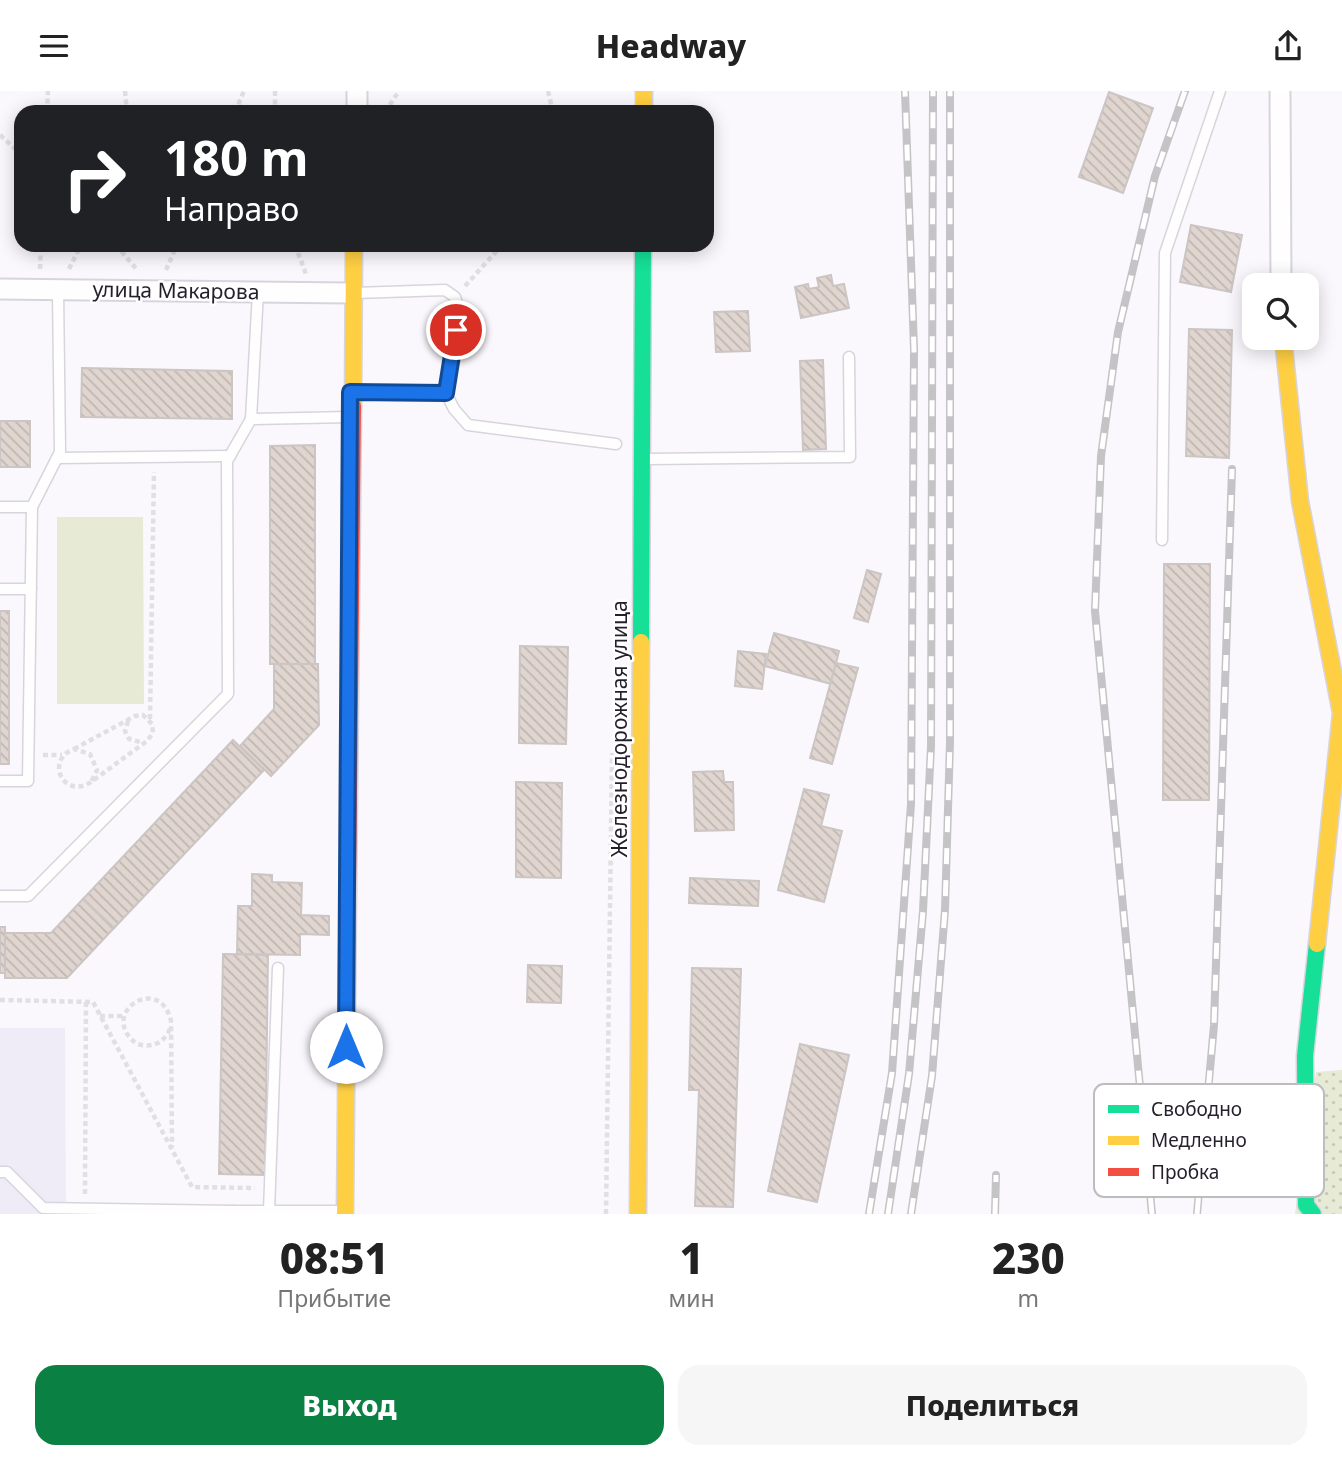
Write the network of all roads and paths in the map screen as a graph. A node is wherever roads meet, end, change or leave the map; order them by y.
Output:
1 (1220, 91) edge
2 (1280, 91) edge
3 (0, 135) edge
4 (14, 148) edge
5 (354, 252) edge
6 (496, 252) edge
7 (643, 252) edge
8 (1281, 273) edge
9 (0, 289) edge
10 (58, 290) junction
11 (258, 292) junction
12 (351, 293) junction
13 (455, 297) junction
14 (1284, 350) edge
15 (849, 357) dead end
16 (350, 392) junction
17 (446, 393) junction
18 (350, 417) junction
19 (251, 419) junction
20 (616, 444) dead end
21 (230, 456) junction
22 (58, 457) junction
23 (154, 457) junction
24 (642, 459) junction
25 (0, 507) edge
26 (32, 507) junction
27 (1162, 540) dead end
28 (0, 589) edge
29 (31, 589) junction
30 (131, 717) junction
31 (150, 720) junction
32 (147, 741) junction
33 (74, 749) junction
34 (0, 781) edge
35 (91, 782) junction
36 (0, 896) edge
37 (278, 968) dead end
38 (0, 1000) edge
39 (86, 1002) junction
40 (100, 1016) junction
41 (124, 1016) junction
42 (170, 1029) junction
43 (1305, 1084) edge
44 (172, 1150) junction
45 (0, 1172) edge
46 (270, 1189) junction
47 (1306, 1197) edge
48 (85, 1207) junction
49 (44, 1211) edge
50 (269, 1211) junction
51 (232, 1212) edge
52 (345, 1213) edge
53 (638, 1214) edge
54 (1313, 1214) edge

1 - 27 lane
2 - 8 street
3 - 4 path
5 - 12 street
6 - 13 path
7 - 24 street, Железнодорожная улица
9 - 10 street, улица Макарова
10 - 11 street, улица Макарова
10 - 22 lane
11 - 12 street, улица Макарова
11 - 19 lane
12 - 13 lane
12 - 16 street
13 - 17 lane
14 - 43 street
15 - 24 lane
16 - 17 lane
16 - 18 street
17 - 20 lane
18 - 19 lane
18 - 52 street
19 - 21 lane
21 - 23 lane
21 - 36 lane
22 - 23 lane
22 - 26 lane
23 - 31 path
24 - 53 street, Железнодорожная улица
25 - 26 lane
26 - 29 lane
28 - 29 lane
29 - 34 lane
30 - 31 path
30 - 32 path
30 - 33 path
31 - 32 path
32 - 35 path
33 - 35 path
33 - 35 path
37 - 46 lane
38 - 39 path
39 - 40 path
39 - 48 path
40 - 41 path
40 - 44 path
41 - 42 path
41 - 42 path
42 - 44 path
44 - 46 path
45 - 49 lane
46 - 50 lane
47 - 54 street
48 - 49 lane
48 - 51 lane
50 - 51 lane
50 - 52 lane

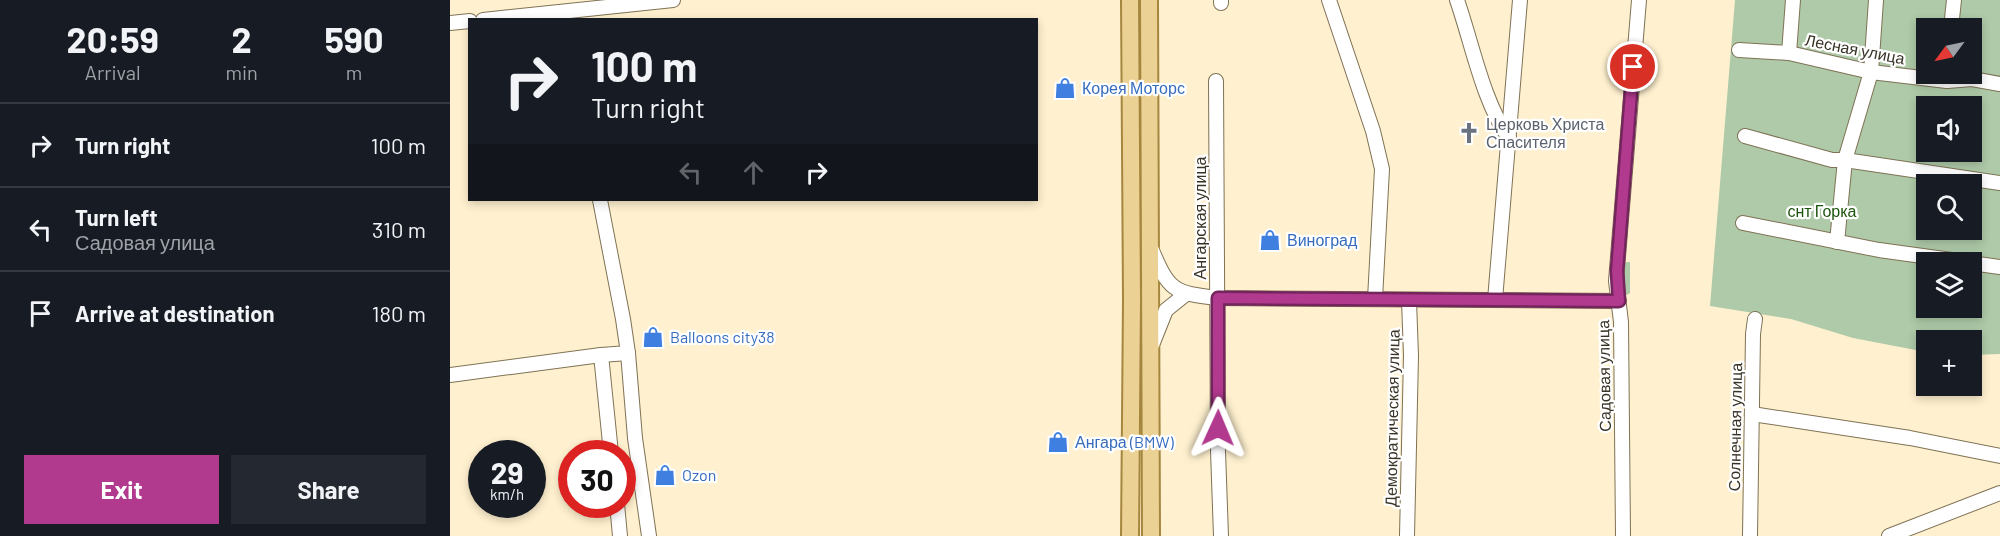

▶ _WHAT YOU WILL DO_:
Find the word "dead" in the material, then list each line that holds it.

▶ _RESULT OF THIS TASK_:
15 (849, 357) dead end
20 (616, 444) dead end
27 (1162, 540) dead end
37 (278, 968) dead end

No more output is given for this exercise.